Step 1 – Plan: Each child said what they wanted to do. At first, it was just “play” or “draw.” Parveen started modelling:

“I will make a flower with red paper.”

Children began copying her sentence structure.

Step 2 – Do: During play, Parveen walked around and asked:

“Is your flower ready? What will you do next?”

Step 3 – Review: After play, she gathered everyone and asked:

“Show us what you made. Tell us what was easy or hard.”

At first, many children only held up their work silently. Parveen praised any attempt at talk — “Beautiful! You said ‘red flower’!”

After two weeks, children began adding explanations:

“It broke. I made it again.”
“He helped me cut.”

Now, the class looks forward to sharing. “They remind me,” Parveen laughs, “if I forget to do review time.”

What Worked
  • Starting small — one plan each morning.
  • Modelling full sentences.
  • Waiting quietly after each question.
What Was Hard
  • Managing noise when all spoke at once.
  • Keeping focus during long reviews — she now limits to 5 children per day.

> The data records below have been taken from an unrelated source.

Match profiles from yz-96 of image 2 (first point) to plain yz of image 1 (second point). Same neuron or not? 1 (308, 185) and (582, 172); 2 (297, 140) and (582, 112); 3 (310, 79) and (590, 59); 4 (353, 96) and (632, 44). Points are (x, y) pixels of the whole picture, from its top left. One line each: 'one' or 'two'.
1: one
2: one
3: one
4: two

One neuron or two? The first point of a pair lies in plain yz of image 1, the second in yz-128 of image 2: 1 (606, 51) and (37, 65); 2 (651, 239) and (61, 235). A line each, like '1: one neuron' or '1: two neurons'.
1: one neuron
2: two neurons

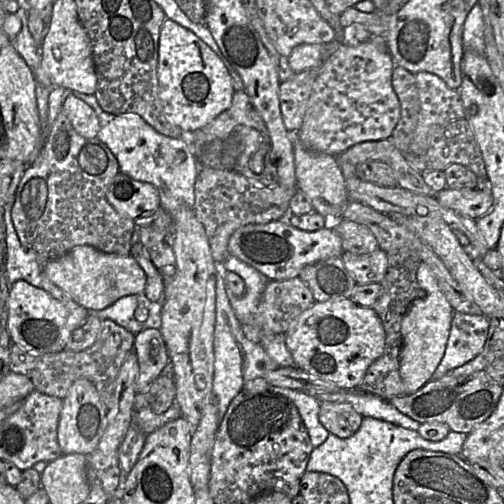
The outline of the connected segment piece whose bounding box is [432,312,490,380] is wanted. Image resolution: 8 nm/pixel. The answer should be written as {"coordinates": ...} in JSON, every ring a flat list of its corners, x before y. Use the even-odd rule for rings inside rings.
{"coordinates":[[455,312,444,356,432,376,443,378,450,370,475,358,484,348,490,320,484,315]]}

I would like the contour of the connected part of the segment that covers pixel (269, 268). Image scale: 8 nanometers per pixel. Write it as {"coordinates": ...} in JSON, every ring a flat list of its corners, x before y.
{"coordinates":[[284,219,265,224,248,224,231,235,228,249,231,255,253,266,270,280,291,279,298,277,301,270,309,264,330,257,341,257,344,251,334,223,327,223,316,231,301,230]]}

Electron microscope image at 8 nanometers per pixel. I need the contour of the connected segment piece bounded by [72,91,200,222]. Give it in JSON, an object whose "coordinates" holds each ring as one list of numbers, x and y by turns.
{"coordinates":[[72,92,96,112,100,122,96,137,116,156,120,171,155,185,160,194,160,207,173,218,174,222,180,208,193,208,194,185,200,164,186,141,160,134,138,114,114,115,103,110,94,94]]}

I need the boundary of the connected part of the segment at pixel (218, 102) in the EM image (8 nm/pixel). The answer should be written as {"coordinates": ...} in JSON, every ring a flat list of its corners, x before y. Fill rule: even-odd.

Impact: Children became more persistent in play and started asking each other for help using complete sentences. Parveen says,

“They don’t just play now — they talk and think while they play.”

4️⃣ Summary Box

Routine talk turns ordinary moments into learning opportunities.

When teachers build short, predictable talk routines across the day, children learn to think, remember, and explain — all through conversation.

Small voices grow strongest when talk becomes habit.